Crucifixion nails found at a burial cave in Jerusalem could be connected to the crucifixion of Jesus 2,000 years ago, an Israeli-born Canadian documentary maker said on Wednesday, according to media reports.

The nails were shown to reporters this week at the premiere of a History Channel documentary series.

Simcha Jacobovici, the filmmaker making the claim, said the nails were found at the burial spot of the Jewish high priest Caiaphas, who turned Jesus over to the Romans, according to the New Testament.

“Two iron nails were found inside that tomb,” he said, according to AFP. “Somebody went to his grave with that nail among his bones and nobody reported it.”

His documentary, The Nails of the Cross, will examine the question of the nails’ origin and use. The nails were discovered in the burial site around 20 years ago but disappeared.

According to the London Telegraph, Jacobovici said he was able to track them down.

“If you look at the whole story, historical, textual, archaeological, they all seem to point at these two nails being involved in a crucifixion,” he said, according to the Telegraph. “And since Caiaphas is only associated with Jesus’s crucifixion, you put two and two together and they seem to imply that these are the nails.”

However, he admitted that he is not 100 percent sure if the nails were used for that purpose.

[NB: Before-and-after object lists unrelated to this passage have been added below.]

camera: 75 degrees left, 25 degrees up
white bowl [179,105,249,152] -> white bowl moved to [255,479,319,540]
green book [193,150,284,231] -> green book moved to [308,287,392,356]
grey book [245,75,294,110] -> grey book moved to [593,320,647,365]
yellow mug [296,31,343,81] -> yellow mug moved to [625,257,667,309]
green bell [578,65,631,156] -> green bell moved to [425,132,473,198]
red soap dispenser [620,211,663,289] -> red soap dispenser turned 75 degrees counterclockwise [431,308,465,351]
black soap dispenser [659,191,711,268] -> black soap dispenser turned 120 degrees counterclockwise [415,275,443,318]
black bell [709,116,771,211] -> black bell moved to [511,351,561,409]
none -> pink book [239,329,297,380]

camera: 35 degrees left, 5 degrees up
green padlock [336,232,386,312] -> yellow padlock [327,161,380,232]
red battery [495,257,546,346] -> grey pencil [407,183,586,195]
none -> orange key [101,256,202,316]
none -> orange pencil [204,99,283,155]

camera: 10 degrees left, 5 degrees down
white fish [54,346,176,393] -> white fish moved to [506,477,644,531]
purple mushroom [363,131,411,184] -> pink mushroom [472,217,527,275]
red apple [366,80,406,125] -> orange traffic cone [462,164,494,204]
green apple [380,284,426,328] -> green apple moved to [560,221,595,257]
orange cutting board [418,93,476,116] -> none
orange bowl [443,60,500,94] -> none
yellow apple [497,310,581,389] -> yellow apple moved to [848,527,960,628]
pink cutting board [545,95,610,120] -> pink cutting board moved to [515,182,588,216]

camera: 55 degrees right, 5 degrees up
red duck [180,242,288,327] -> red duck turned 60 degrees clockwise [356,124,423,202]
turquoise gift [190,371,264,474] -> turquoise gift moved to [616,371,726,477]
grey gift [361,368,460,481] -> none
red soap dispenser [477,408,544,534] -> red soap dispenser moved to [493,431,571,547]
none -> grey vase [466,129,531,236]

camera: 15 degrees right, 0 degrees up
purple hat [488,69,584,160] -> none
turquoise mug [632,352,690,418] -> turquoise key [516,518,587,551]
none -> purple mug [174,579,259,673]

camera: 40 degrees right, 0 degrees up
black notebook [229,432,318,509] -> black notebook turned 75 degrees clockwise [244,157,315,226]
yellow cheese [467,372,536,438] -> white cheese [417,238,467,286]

The Israel Antiquities Authority dismissed Jacobovici’s suggestion and said that there is no conclusive evidence that those were the nails used in the crucifixion, reported the newspaper.

“There is no proof that the nails are connected to any bones or any bone residue attached to the nails and no proof from textual data that Caiaphas had the nails for the crucifixion with him after the crucifixion took place and after Jesus was taken down from the cross,” Gaby Barkay, an archeologist at Bar Ilan University, told the Telegraph.